Renal diets should be considered for cats with International Renal Interest Society (IRIS) CKD stage 2 and are recommended for cats with IRIS CKD stages 3 and 4.16 However, for cats in IRIS stage 1, renal diets are too restricted in phosphorous and so ‘senior’ diets are recommended, which usually have adapted phosphorous levels.

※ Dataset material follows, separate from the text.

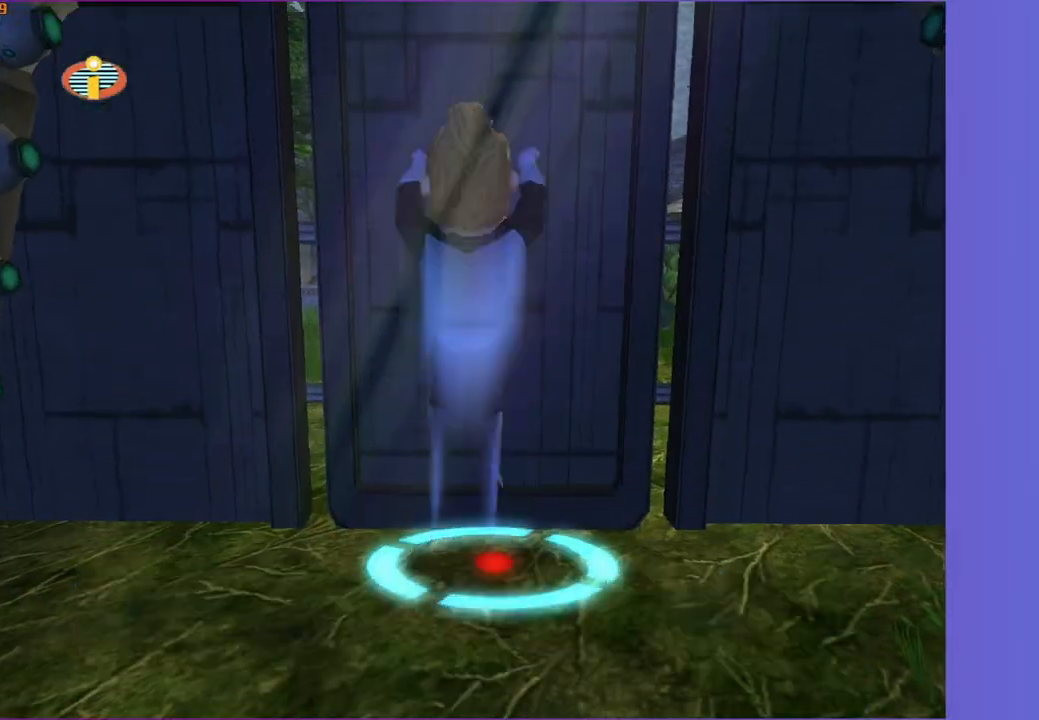
{"buttons": ["R1"], "left_stick": "up", "right_stick": "center", "events": [[17, "A", "up"], [117, "left_stick", "up"], [217, "X", "down"], [367, "X", "up"]]}
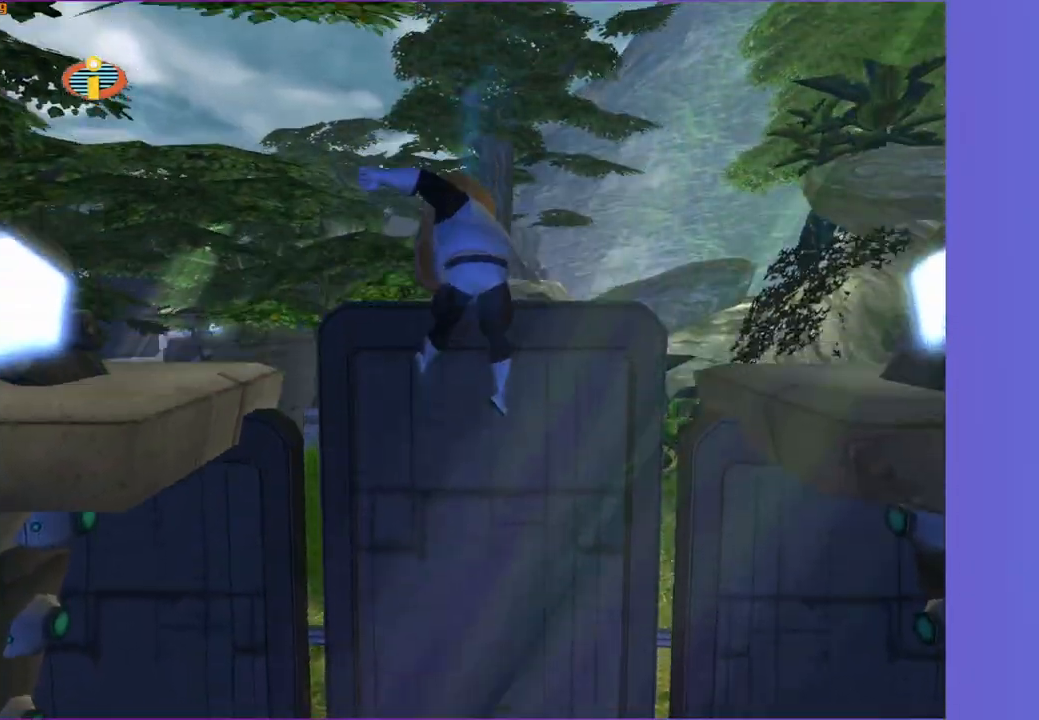
{"buttons": ["A", "R1"], "left_stick": "center", "right_stick": "center", "events": [[167, "left_stick", "center"], [500, "A", "down"]]}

Other nutrients which can be included in senior diets to support the ageing cat include antioxidants to help combat oxidative stress and support the immune system, omega 3 fatty acids – eicosapentaenoic acid (EPA) and docosahexaenoic acid (DHA) – for joint health and L-tryptophan for cognitive health.

Hydration is also important in older cats and, as well as ageing kidneys, they may have reduced colorectal motility which can lead to constipation. Water intake can be increased by offering wet foods and plenty of access to water in a variety of presentations (water bowls in different locations, water fountains, dripping taps, etc. Figure 3).

Figure 3: Provide water in various locations and heights. Photo: Sarah Collins.

Quality of life
Finally, quality of life is an important issue to consider and discuss with the owners of elderly cats. Many changes are often put down to the cat ‘just getting old’ by the owner, and they may not mention them to their vet or even seek advice regarding such changes in the first place. However, it is vital that they understand the significance of these subtle changes as identification of these signs allows timely intervention that can improve quality of life.9 Due to a cat’s ability to hide illness, giving the owner an assessment to complete should help raise their awareness of the cat’s changes in behaviour. Questionnaires and quality of life scales such as the CHEW questionnaire17 can be used to identify areas of concerns.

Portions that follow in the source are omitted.